Через неделю она получила иносказательную телеграмму от Настеньки Красавиной:
«Отправку двух образцов фирменных телег заграничную выставку отменили будем по ним производить в южных губерниях так нужнее для фирмы и для дальнейшей борьбы на внутреннем рынке сбыта. Спасибо за щедрый кредит счастливого пути Анастасия Екате-рининская-Конюшникова».
Телеграмма пришла из Харькова, и вскоре, перед отъездом Кати в Лондон, пришла вторая, из Ростова-на-Дону:
«Разыскали родных, находимся полнейшем благополучии целуем Винокуренские».
Все понятно. Павлик и Настенька перешли в подполье, избавившись от Палицына, уверенного, что они за границей. Палицын дал тоже иносказательную телеграмму из Москвы:
«Заграничные долги по купчей уплачены мною лично процентами не беспокойтесь ваш покорный слуга Геннадий Наумов».
Пришло Кате и «коммерческое письмо», написанное очень знакомым почерком. В нем сообщалось о биржевых делах, предупреждалось о валютных колебаниях и о возникновении нового акционерного общества. Екатерина Алексеевна любезно приглашалась приобрести акции. Называлась фамилия купца первой гильдии, назывался банковский счет в Киеве.
Это писал милый Евдоким Иванович, «коммерцгер», бежавший из Питера. Он разыскал Павла и Настеньку. Письмо заканчивалось: «Надеюсь наладить связи с Лондоном и завязать торговые отношения».
Много раз перечитывалось Катей радостное известие. Хорошие надежды вселяло оно в ее душу. Не падать духом, верить, надеяться.
Не навсегда же она уезжает в Лондон. Непорываемы нити с дорогой Родиной.

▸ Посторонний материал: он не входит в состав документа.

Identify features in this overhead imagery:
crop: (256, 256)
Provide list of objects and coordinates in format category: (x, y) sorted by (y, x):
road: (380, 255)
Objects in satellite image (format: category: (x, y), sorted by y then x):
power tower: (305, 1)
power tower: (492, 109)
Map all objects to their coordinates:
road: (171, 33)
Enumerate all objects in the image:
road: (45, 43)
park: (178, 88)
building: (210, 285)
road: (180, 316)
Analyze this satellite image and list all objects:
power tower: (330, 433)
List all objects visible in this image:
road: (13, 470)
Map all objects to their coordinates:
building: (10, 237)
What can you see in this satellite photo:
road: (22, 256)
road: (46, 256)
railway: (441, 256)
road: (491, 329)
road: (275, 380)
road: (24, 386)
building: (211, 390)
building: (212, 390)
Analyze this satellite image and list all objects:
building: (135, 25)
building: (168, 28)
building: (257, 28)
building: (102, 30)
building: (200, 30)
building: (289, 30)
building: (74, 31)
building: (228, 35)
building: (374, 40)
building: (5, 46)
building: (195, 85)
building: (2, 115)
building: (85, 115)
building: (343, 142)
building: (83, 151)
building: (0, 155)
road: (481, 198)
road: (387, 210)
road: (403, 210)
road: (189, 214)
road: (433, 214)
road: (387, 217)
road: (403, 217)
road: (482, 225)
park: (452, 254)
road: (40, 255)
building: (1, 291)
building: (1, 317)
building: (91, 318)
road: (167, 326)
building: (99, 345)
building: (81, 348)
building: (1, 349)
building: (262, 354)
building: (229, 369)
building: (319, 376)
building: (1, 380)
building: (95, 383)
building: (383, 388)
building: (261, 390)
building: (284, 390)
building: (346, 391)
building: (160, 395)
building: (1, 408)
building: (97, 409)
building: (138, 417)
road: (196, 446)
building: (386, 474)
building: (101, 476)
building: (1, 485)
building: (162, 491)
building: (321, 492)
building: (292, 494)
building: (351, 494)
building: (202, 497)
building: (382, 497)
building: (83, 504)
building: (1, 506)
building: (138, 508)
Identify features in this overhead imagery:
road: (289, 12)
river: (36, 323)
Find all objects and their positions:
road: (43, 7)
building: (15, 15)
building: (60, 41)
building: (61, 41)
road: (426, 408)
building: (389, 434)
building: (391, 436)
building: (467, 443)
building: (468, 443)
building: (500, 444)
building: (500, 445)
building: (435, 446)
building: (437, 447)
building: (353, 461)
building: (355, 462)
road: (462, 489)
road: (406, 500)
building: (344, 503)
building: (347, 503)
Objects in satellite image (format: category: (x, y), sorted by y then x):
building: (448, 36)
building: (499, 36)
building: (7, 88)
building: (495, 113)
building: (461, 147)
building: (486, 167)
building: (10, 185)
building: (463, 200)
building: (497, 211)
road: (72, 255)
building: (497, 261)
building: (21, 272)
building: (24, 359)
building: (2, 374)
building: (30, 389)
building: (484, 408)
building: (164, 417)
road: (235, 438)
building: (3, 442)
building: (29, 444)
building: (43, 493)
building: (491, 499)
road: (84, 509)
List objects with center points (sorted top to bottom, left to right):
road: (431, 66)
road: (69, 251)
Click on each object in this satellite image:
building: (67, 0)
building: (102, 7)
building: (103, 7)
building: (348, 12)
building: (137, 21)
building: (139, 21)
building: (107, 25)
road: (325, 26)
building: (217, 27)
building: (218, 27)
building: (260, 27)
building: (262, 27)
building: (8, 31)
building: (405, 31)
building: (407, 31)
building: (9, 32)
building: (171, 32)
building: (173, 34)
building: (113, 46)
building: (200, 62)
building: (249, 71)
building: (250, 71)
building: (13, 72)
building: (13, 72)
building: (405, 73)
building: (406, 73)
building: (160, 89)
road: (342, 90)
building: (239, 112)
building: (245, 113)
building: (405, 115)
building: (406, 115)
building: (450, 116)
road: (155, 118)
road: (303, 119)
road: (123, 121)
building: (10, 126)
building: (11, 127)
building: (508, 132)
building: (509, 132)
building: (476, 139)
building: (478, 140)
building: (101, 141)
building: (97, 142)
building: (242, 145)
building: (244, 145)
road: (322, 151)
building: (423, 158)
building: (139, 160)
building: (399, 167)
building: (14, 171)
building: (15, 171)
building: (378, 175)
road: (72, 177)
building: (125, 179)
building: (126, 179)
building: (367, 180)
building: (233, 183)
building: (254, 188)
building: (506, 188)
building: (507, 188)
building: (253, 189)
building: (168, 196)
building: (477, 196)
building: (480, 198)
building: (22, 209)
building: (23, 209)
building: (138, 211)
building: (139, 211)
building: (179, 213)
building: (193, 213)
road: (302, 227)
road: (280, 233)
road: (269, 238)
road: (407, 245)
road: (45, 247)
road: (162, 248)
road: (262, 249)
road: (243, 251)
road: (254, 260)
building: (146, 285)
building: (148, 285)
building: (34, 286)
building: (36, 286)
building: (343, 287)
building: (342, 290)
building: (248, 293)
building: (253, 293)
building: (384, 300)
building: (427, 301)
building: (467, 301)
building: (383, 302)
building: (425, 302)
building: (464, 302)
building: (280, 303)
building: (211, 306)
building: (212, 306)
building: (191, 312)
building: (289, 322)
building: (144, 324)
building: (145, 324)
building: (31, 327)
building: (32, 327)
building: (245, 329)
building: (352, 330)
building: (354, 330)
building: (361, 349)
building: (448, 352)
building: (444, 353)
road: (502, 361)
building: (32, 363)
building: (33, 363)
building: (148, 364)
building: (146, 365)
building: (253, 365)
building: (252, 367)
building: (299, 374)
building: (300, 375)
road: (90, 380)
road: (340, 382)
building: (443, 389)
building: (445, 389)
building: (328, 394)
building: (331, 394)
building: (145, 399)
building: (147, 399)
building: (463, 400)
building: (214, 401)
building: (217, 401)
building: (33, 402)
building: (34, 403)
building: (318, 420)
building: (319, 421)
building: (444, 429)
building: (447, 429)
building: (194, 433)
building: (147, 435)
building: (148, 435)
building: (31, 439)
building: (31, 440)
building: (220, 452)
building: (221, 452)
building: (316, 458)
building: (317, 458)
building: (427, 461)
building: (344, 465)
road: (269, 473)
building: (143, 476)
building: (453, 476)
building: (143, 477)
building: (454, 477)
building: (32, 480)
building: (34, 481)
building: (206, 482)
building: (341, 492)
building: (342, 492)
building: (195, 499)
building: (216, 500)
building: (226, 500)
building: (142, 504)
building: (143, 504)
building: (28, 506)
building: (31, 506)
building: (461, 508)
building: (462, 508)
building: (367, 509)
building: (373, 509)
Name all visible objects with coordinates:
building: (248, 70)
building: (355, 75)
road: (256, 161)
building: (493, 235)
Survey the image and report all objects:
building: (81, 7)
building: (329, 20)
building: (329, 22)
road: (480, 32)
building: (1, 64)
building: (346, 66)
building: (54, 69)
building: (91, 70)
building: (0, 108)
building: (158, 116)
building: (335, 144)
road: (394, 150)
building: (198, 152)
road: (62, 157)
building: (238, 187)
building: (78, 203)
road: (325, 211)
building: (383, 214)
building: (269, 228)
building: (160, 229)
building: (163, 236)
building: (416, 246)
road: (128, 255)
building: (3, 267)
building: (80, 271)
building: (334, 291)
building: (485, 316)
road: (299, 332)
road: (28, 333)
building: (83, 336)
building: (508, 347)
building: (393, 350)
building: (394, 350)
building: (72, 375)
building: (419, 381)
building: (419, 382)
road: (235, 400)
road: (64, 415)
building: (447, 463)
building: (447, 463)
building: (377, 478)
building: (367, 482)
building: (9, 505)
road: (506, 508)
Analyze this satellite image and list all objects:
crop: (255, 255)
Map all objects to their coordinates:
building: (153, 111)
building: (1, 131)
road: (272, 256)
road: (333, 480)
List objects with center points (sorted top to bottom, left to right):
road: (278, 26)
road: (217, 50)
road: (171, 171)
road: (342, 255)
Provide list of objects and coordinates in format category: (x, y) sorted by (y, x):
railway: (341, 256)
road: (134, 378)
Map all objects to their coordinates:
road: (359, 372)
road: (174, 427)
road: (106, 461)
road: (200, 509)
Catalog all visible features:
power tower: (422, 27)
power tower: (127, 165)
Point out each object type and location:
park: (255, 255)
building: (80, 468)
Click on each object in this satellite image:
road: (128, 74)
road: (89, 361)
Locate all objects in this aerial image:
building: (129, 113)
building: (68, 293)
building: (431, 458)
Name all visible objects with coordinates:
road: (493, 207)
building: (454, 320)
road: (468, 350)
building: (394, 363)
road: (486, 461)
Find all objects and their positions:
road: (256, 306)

Не гаснет и не погаснет огонь Революции.
Павлик!.. Настенька!.. Милый Евдоким Иванович, вы не одиноки в глубоком подполье!
Думая так, Катя снова почувствовала неловкость за свой отъезд. Но возможно ли что иное? Не беспечным ли было бы для нее остаться в России? Не нашла ли бы ее Эльза и тот же Палицын, после того как тележный завод станет шутемовским? Нет, нет… Она не должна казнить себя. Отъезд за границу — единственный способ реальной помощи грядущей революции, единственный выход сохранить себя и все принадлежащее ей, которое будет отдано для свержения ненавистного строя. У каждого свой путь борьбы и свое место в этой борьбе.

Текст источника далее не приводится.